[Passage shown — start]

Information
- League: JD.League (East Division)
- Location: Takasaki, Gunma, Japan
- Founded: 1984; 41 years ago
- League championships: 6 (1987, 1988, 1989, 1991, 1992, 1993)
- Ownership: Taiyo Yuden
- Coach: Noriko Yamaji
- Website: Official website

= Taiyo Yuden Solfille =

Japanese women's softball team

The Taiyo Yuden Solfille (太陽誘電ソルフィーユ, Taiyō Yūden Sorufīyu) are a Japanese women's softball team based in Takasaki, Gunma. The Solfille compete in the Japan Diamond Softball League (JD.League) as a member of the league's East Division.

==History==
The Solfille were founded in 1984, as Taiyo Yuden softball team.

The Japan Diamond Softball League (JD.League) was founded in 2022, and the Solfille became part of the new league as a member of the East Division.

[Passage shown — finish]

Problems to solve:
- a) Based on the softball team profile, say yes or no to each statement and quote the deciding words: (i) The team is based in Takasaki, Gunma. (ii) The team was founded in 2022. (iii) The team plays in the JD.League's West Division.
- b) Using the softball team profile, answer each question:
(i) Who owns the team?
(ii) Who is the team's coach?
(iii) In what year was the JD.League founded?
- c) In the softball team profile, copy the section from "The Taiyo Yuden" to "the East Division.", and swap "East Division" for "Eastern Division".
The data is separate material and has no connection to the softball team profile.

[Record set — start]

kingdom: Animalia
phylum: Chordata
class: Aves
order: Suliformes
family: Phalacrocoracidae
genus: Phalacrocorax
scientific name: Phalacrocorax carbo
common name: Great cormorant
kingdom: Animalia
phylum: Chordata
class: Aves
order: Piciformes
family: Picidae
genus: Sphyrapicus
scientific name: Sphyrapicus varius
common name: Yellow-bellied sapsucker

[Record set — finish]
[Record set — start]

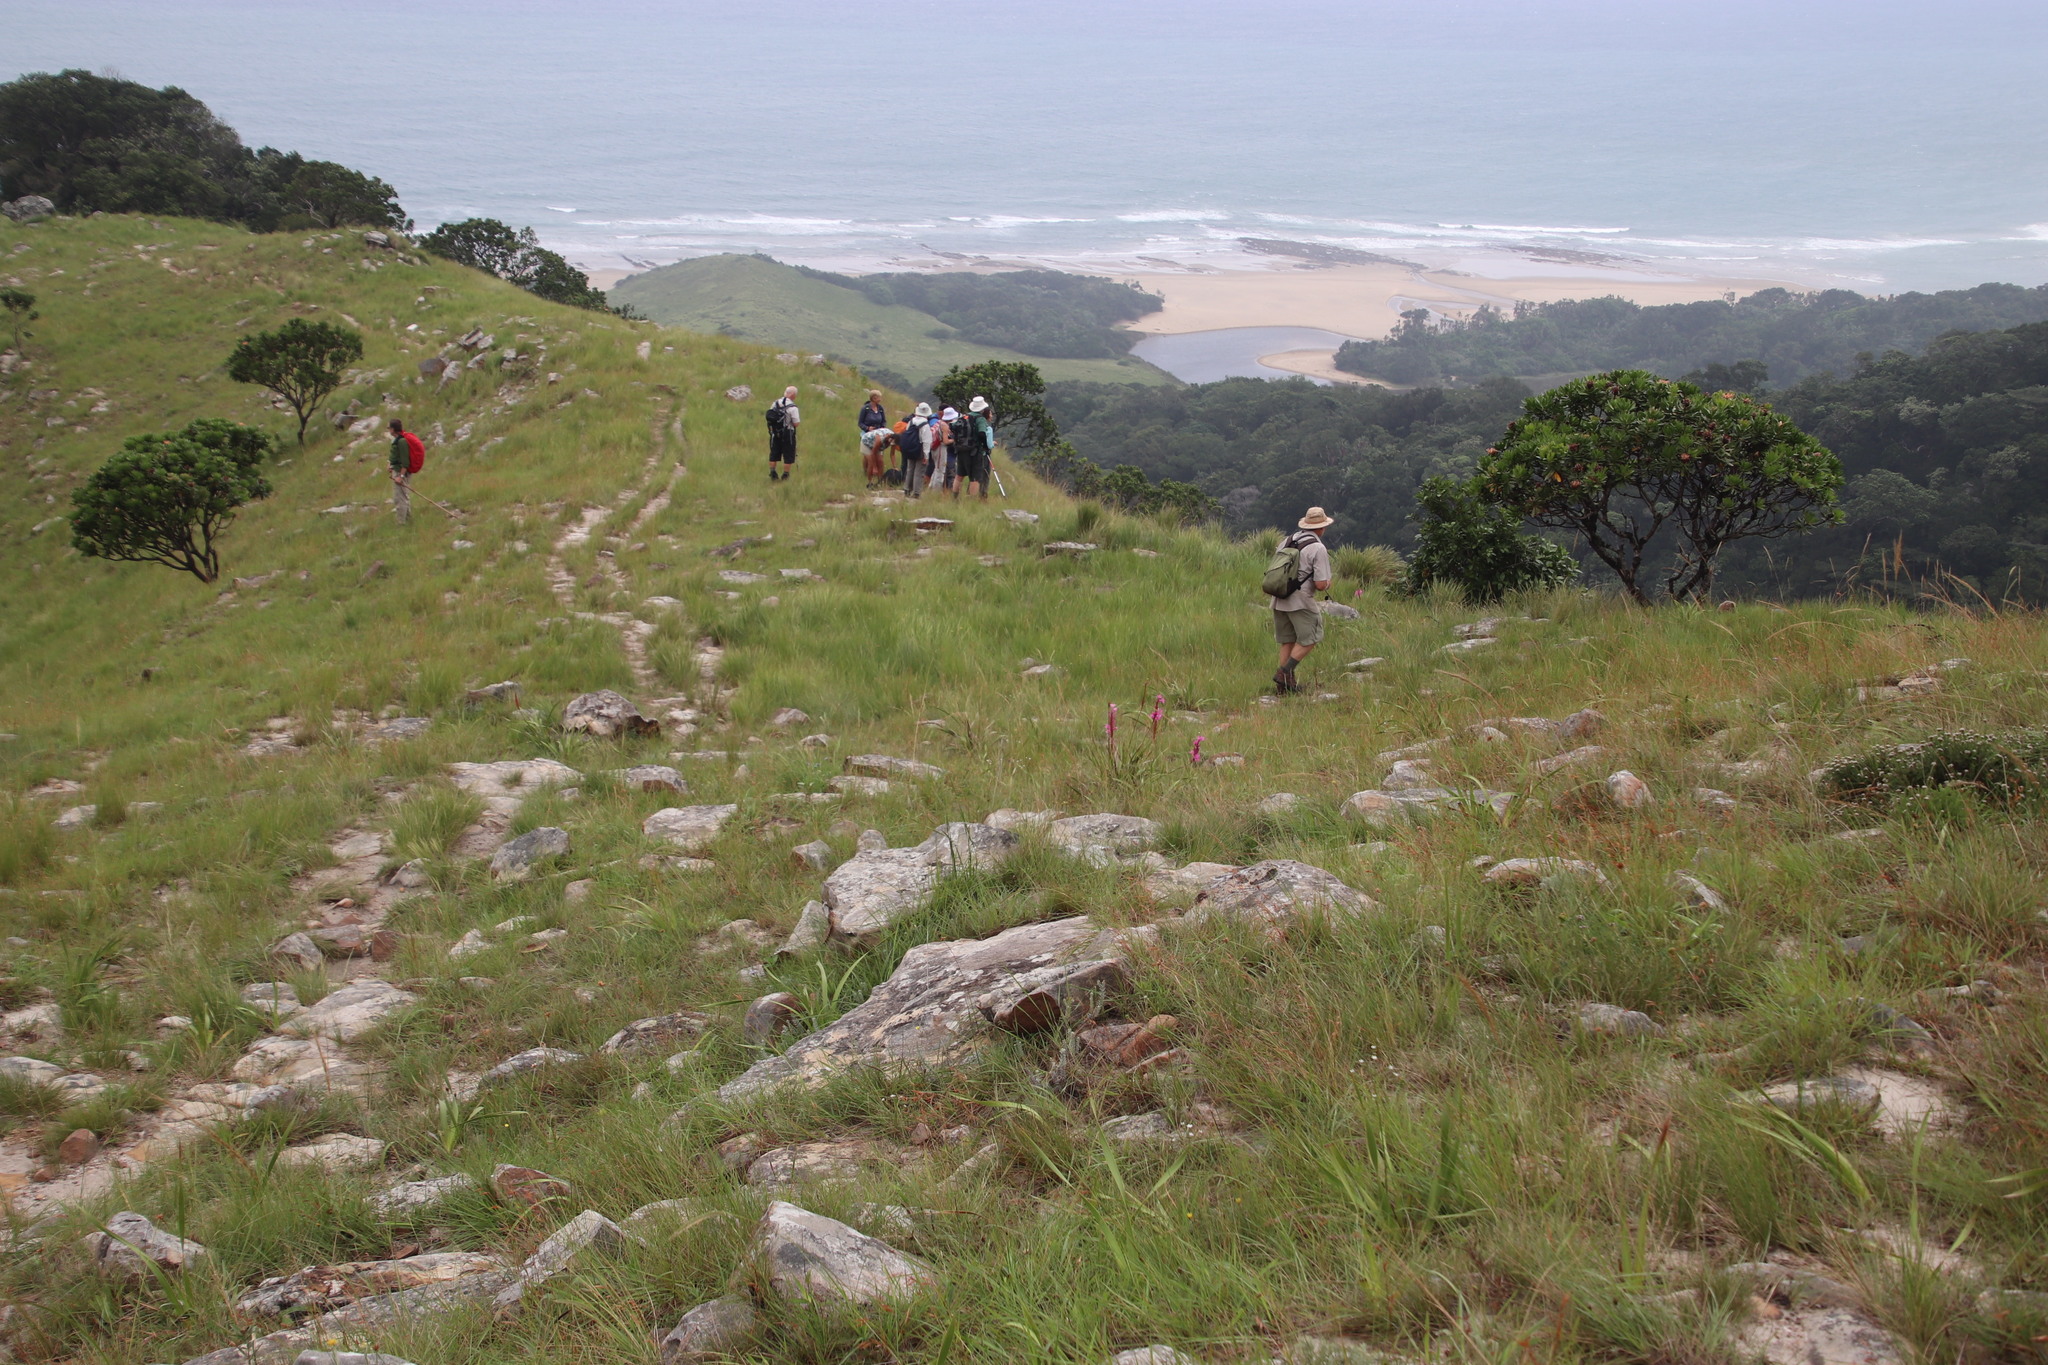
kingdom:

[Record set — finish]

Solutions to each task:
- a)
(i) Yes: "based in Takasaki, Gunma"
(ii) No: "The Solfille were founded in 1984"
(iii) No: "as a member of the league's East Division"

- b)
(i) Taiyo Yuden
(ii) Noriko Yamaji
(iii) 2022

- c)
The Taiyo Yuden Solfille (太陽誘電ソルフィーユ, Taiyō Yūden Sorufīyu) are a Japanese women's softball team based in Takasaki, Gunma. The Solfille compete in the Japan Diamond Softball League (JD.League) as a member of the league's Eastern Division.

==History==
The Solfille were founded in 1984, as Taiyo Yuden softball team.

The Japan Diamond Softball League (JD.League) was founded in 2022, and the Solfille became part of the new league as a member of the Eastern Division.